Welcome


Every Kitchen has a story and it's own flavour.
I am a Kitchen Daughter, just like my Mum is and her Mum was.


I’ve been watching both my parents cook away in the Kitchen since I can remember. I have fond memories of birthday parties especially. Mum & Dad would be in the Kitchen from the crack of dawn prepping and cooking away for the grand party. I always use to go into the Kitchen and ask if I can help, which was always an excuse to eat the food ahead of the party, and of course my parents would shoo me away.
The table would be swarming with food, from garam garam Samosas to lip-smacking Vegetable Biriyani. I always used to get butterflies in my tummy and look forward to birthday parties, such a shame they only come once a year!

Whenever I go through my photo albums, my Mum would often tell me how when I was a little girl she had gifted me a play kitchen with pots and pans and a stove, where I would make yummy Pizza and offer her a slice to which she would happily oblige and tell me it’s delicious!

My Mum always believed in feeding people, most importantly feeding their soul, no one should ever go hungry. If you have last minute guests come over and not enough food to go around, you should have the ability to use whatever you have in your Kitchen to whip up a heart warming meal. She’s always told me ‘Khavanu dil thi bana vanu‘ Cook food with your heart. If your heart isn’t in cooking and you’re not really feeling up to it, chances are, people are going to notice, including yourself.

My Dad has also played a big part in my cooking journey. he never shied away from going into the Kitchen, asking if there was anything he could do to help. Many years ago before I decided become Vegan, Dad would teach me about meat, how to prepare it and how to cook it. ‘Never hold back on the Masala‘ he’d say. I’d often ask him to make Lamb Chops for me, they were amazing. I didn’t enjoy eating meat at the restaurants as much as I did at home.
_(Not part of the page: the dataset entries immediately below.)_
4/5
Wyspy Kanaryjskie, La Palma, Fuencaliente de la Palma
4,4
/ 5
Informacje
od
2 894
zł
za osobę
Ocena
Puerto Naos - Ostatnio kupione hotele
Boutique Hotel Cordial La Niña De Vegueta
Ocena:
I remember once I had made Sticky Honey and Lemon Chicken Wings for the first time, and he was highly impressed (I was too!) A man who loves spicy food had just devoured a whole tray of Sweet and Sour wings!
He always had his own style, Mum had hers, and now, I have mine.
I guess growing up I’ve had the best of both worlds, Mum being a Herbivore and Dad enjoying being a Carnivore.

Diwali also was a big thing in our house when it came to food. I would watch them pound and stretch the dough for the Mathiya which would make them light, crispy and bubble up when frying. When I was little, of course it looked a bit ridiculous when I saw them hammer the dough, I had no idea why they were making such a racket! There was one thing I knew, that was the end product was my favourite and rather delicious. Then they used to make the Farsan at home too, nothing shop bought. Chakris were a hit too in our house. Watching my parents tag team and make all these delicious delicacies at home for all these years, I have learnt a lot. Now I carry the baton and make all this. It’s such a rewarding feeling, and everything is SO tasty! Now that I know how to make all of this, I really appreciate my parents more. All the time, effort and love they’ve put into all this food for all these years.

Whether it’d be eating it or cooking it, food has been a big part of my life.

Through this Blog (somewhat recipe binder, totes personal!) I hope I can sprinkle some love into your Kitchen, and perhaps give you some inspiration and reassurance for you to go into your Kitchen and cook up a storm. Cooking is fun, it’s art, it’s a skill, which I believe everyone should have a little of.